After a brief introduction to outliers and getting answers to question like what are outliers? What is needed to detect outliers? Application of Outlier detection etc. Let us familiarize ourselves with Outlier Detection Methods.
Outlier Detection Methods
There are many outlier detection methods in practice. We will get ourselves acquired with two main Methods i.e. based on learning models and based on computation model.
Based on Learning model
If we have expert-labeled examples of normal and/or outlier objects, they can be used to build outlier detection models. They can be further divided into supervised, semi-supervised, and unsupervised methods.
Supervised Methods
In supervised methods data is modeled on normality and abnormality. Expert of required domain analysis and label sample of underlying data. Then outliers can be detected using a classification problem. The task would be to learn to classify outliers.
In supervised models, we must be careful while training and interpreting classification rates as outliers are rare in comparison to normal data objects.
Unsupervised Methods
In some of the cases, a labeled data set might not be available (normal, outlier). Hence, an unsupervised learning method can be used.
In the unsupervised learning model, we make an assumption that:
Normal objects are somewhat clustered i.e. they are together.
In other words, for the unsupervised outlier detection method, normal objects must follow a pattern more frequently than outliers. Many clustering techniques can be used for unsupervised outlier detection. The underlying idea is to find clusters first, and then data objects that are not included in any cluster are detected as outliers.
Semi-Supervised Method
In many cases getting some labeled examples is feasible but the number of such labeled data objects is quite low. Semi-Supervised methods are developed for such scenarios.

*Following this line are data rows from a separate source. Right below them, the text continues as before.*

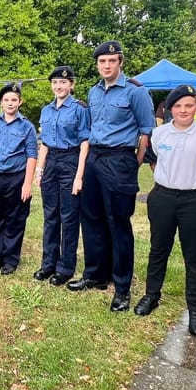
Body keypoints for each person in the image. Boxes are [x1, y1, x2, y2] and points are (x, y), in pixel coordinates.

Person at [133, 85, 196, 336]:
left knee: (194, 256)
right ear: (170, 109)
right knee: (158, 249)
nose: (183, 110)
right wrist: (169, 181)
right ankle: (151, 296)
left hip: (195, 201)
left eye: (188, 105)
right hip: (163, 197)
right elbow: (153, 162)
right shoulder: (159, 134)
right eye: (178, 106)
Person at [70, 41, 155, 313]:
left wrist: (134, 162)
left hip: (120, 159)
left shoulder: (136, 92)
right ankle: (96, 274)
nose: (106, 66)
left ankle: (121, 287)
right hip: (95, 156)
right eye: (102, 62)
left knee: (118, 223)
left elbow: (146, 132)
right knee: (91, 218)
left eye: (111, 61)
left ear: (120, 62)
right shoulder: (94, 92)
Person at [33, 66, 90, 287]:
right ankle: (48, 263)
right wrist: (40, 171)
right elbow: (44, 143)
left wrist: (79, 176)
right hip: (51, 163)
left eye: (64, 83)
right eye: (55, 82)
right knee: (50, 216)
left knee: (68, 216)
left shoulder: (79, 109)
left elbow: (85, 142)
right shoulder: (46, 110)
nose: (59, 86)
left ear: (72, 85)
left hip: (71, 160)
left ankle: (65, 267)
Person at [0, 84, 38, 275]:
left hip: (17, 178)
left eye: (14, 99)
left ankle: (10, 260)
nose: (10, 103)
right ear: (1, 103)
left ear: (20, 102)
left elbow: (31, 156)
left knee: (15, 219)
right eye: (6, 100)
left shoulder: (27, 127)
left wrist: (27, 184)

When some labeled normal objects are available, we can use them, together with some unlabeled objects close by to train models for normal objects. Then that model can be used to detect outliers. This method is trickier.
Based on Computation model
Outlier Detection methods make assumptions about outliers vs the rest of the data. Based on assumptions made, we can use either of three methods viz. statistical methods, proximity-based methods, and clustering-based methods.
Statistical Methods
Statistical methods consider data normality as a base. They assume data objects are generated using a statistical model and data falling outside of the model is an outlier.
Proximity-Based Methods
Proximity-based Methods consider a data object as an outlier if the nearest neighbors of an object are far away in feature space. The proximity of the objects to their neighbors significantly deviates from the proximity of the other objects to their neighbors in the same data set.
Clustering-Based Methods
Clustering-based methods consider that the normal data objects belong to large and dense clusters, whereas outliers belong to small or sparse clusters, or do not belong to any clusters.
Example
Intrusion detection by clustering-based outlier detection
Consider a method that was developed to detect intrusions in TCP connection data by considering the similarity between data points and the clusters in a training data set.
- A training data set is used to find patterns of normal data. TCP connection data is segmented according to any attributes for this example consider dates. Frequent itemset can found in each segment. The itemset that are in majority of segments are pattern for of normal data set i.e. base connections.
- Connections in the training data set that contain base connections are treated as attack-free. Such attack-free connections are clustered into groups.
- The data points in the original data are compared with achieved clusters. Any point that is deviating is an outliers and is declared as possible attack.
Outlier detection methods for high-dimensional data can be divided into three main approaches i.e. extending conventional outlier detection, finding outliers in subspaces, and modeling high-dimensional outliers.
Try building an outlier detection model that detects false purchases from a record of the purchase.
Hope it helps!
May the force be with you ๐